Paris a déserté sans prévenir. Pas de sirènes, pas d’exode visible, seulement ce silence obstiné qui s’installe au sein de la ville. Paris est là, mais quelque chose manque. La ville est intacte mais personne n’y circule. La ville n’a pas été évacuée, elle s’est refermée.
Les volets, tirés sans précaution, donnent l’impression d’un départ précipité, presque honteux. Sur les balcons un improbable mobilier semble oubié. On devine des appartements abandonnés à la chaleur. Les volets clos, fenêtres aveugles rythment les façades comme autant de signes d’absence. Les volets signalent seulement que quelqu’un est parti, ou qu’il a renoncé à rester. Les fenêtres dissimulent des intérieurs probablement vides, ou pire : parfaitement rangés. Les murs chauffés à blanc par la canicule, paraissent renvoyer des vagues de chaleur, créant une sensation d’étouffement presque palpable. L’air semble immobile, dense, chargé d’un silence inhabituel. Les volets clos ne protègent de rien : ils scellent. La chaleur est partout. Elle ne vient pas du ciel, elle sourd des murs. La pierre transpire une fièvre ancienne, accumulée, prête à contaminer l’air. Chaque façade semble stocker le soleil comme une arme lente. Respirer devient un acte suspect.

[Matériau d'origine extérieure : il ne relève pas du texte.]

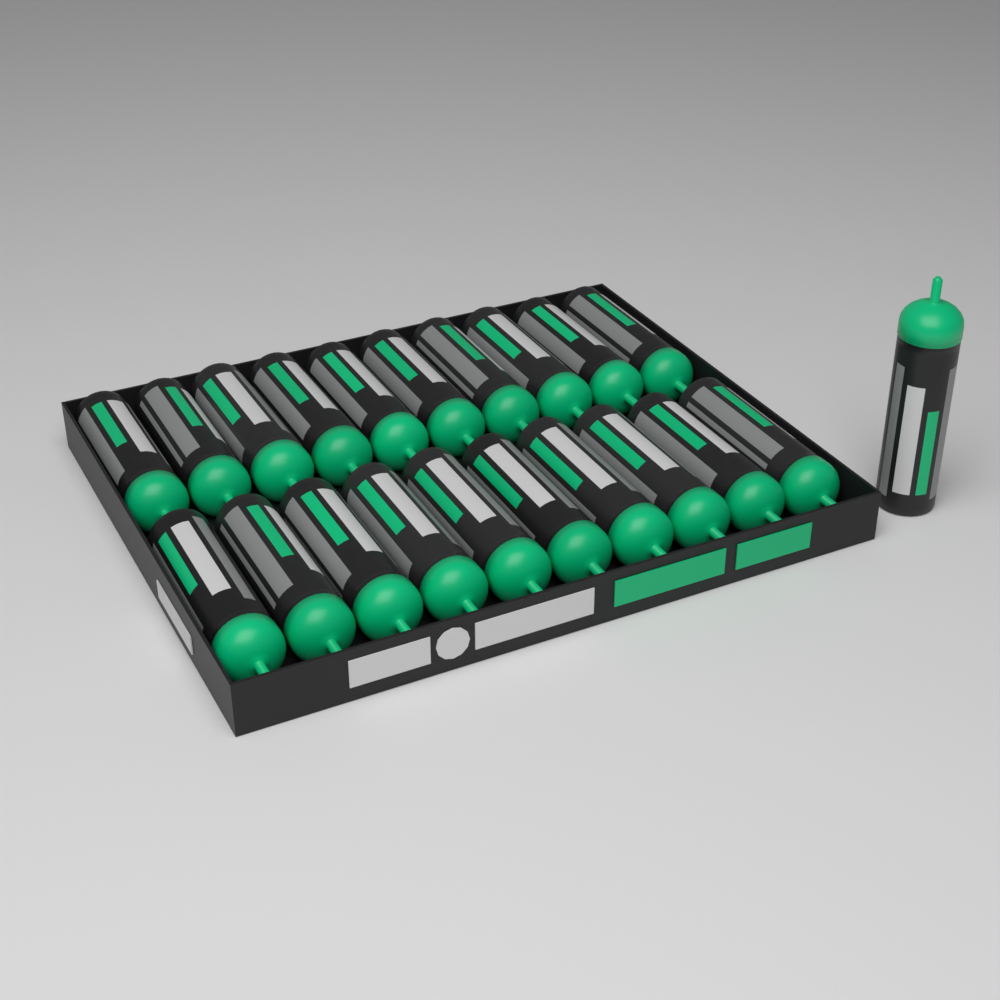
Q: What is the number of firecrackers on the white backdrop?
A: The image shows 21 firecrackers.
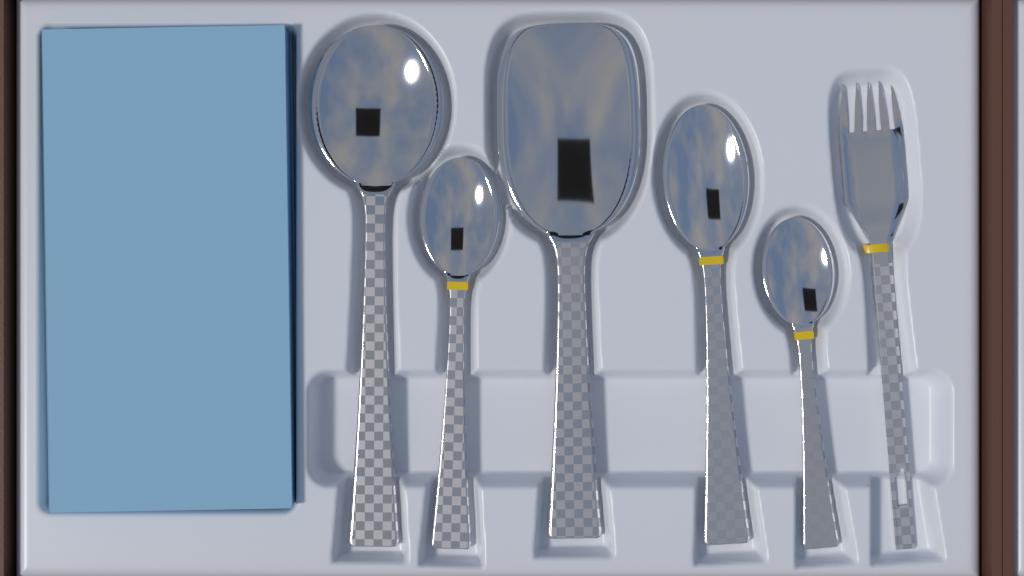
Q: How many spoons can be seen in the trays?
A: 5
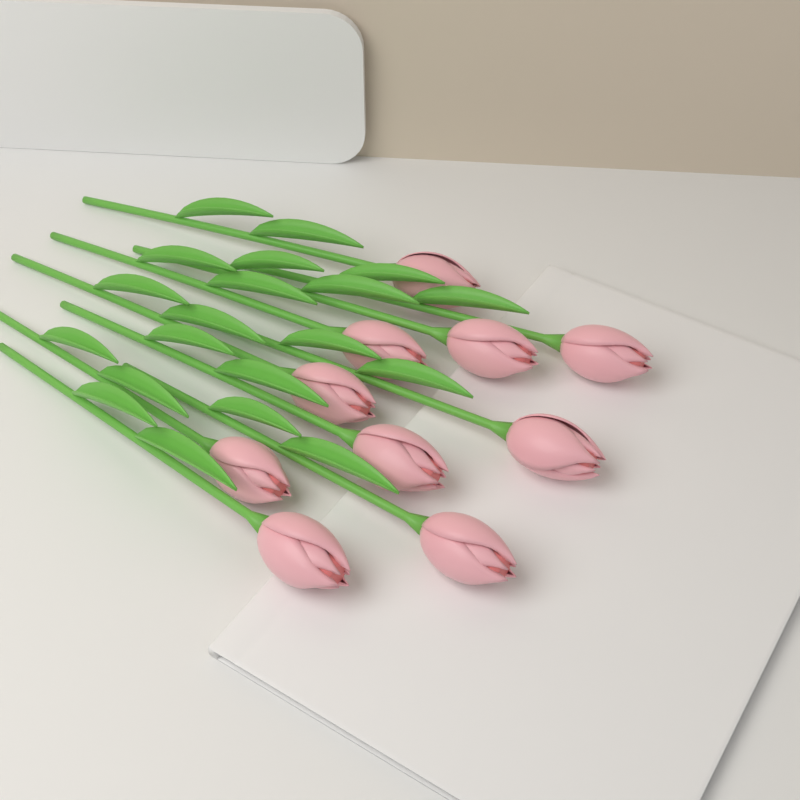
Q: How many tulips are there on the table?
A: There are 10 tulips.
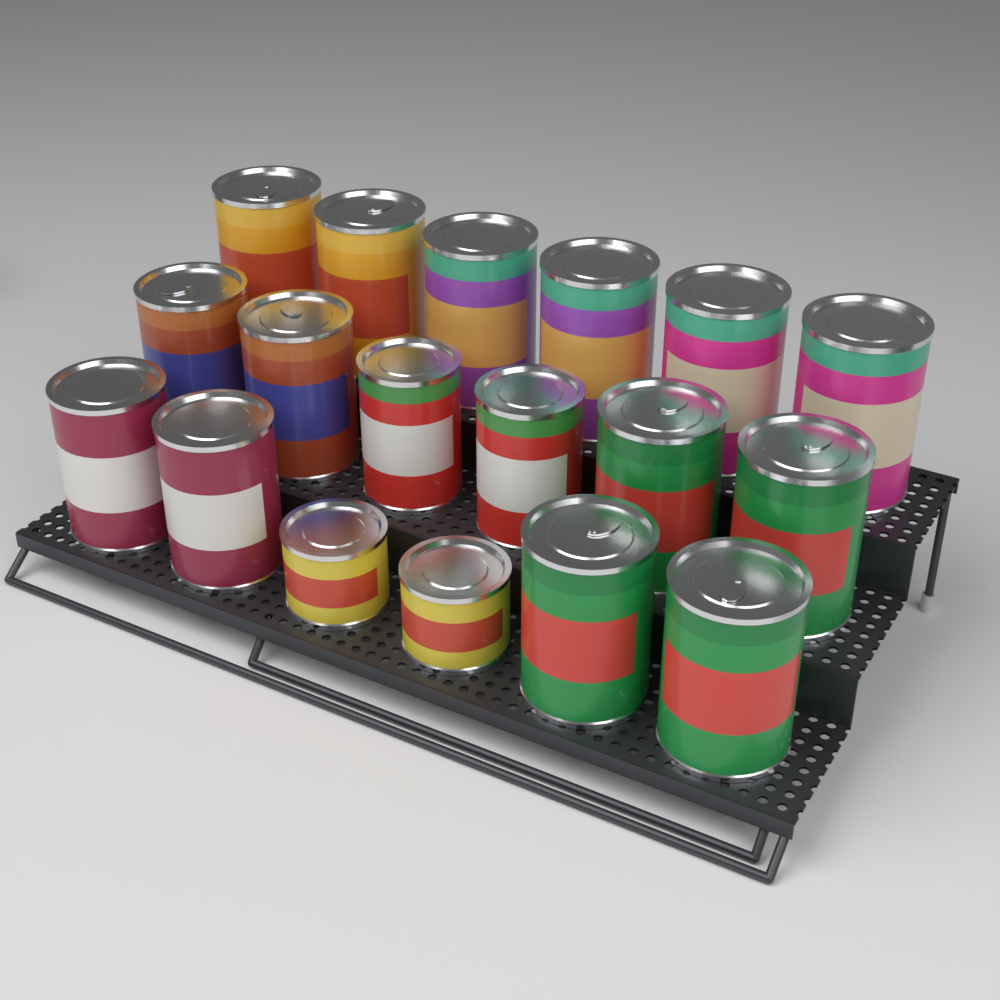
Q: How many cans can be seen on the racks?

La chaleur est partout, massive, presque matérielle, elle écrase tout. Une chaleur compacte, méthodique, qui ne brûle pas mais étouffe. La canicule agit ici comme un révélateur. Elle épaissit l’air, ralentit les lignes, distord les perspectives. Les rues semblent s’étirer, les façades se répéter. Les murs de pierre, saturés de soleil, renvoient une chaleur dense, presque hostile, comme si la ville elle-même respirait mal. Une chaleur vicieuse, qui colle aux murs, les sature, les rend complices. L’air est immobile. Le silence pèse. L’air ne circule plus : il stagne, saturé, rendant chaque rue étroite, chaque perspective oppressante. Le minéral domine, impose sa lenteur, son indifférence.
Quelque chose d’indéfinissable s’installe. Paris, l’espace d’un mois, se passe des parisiens.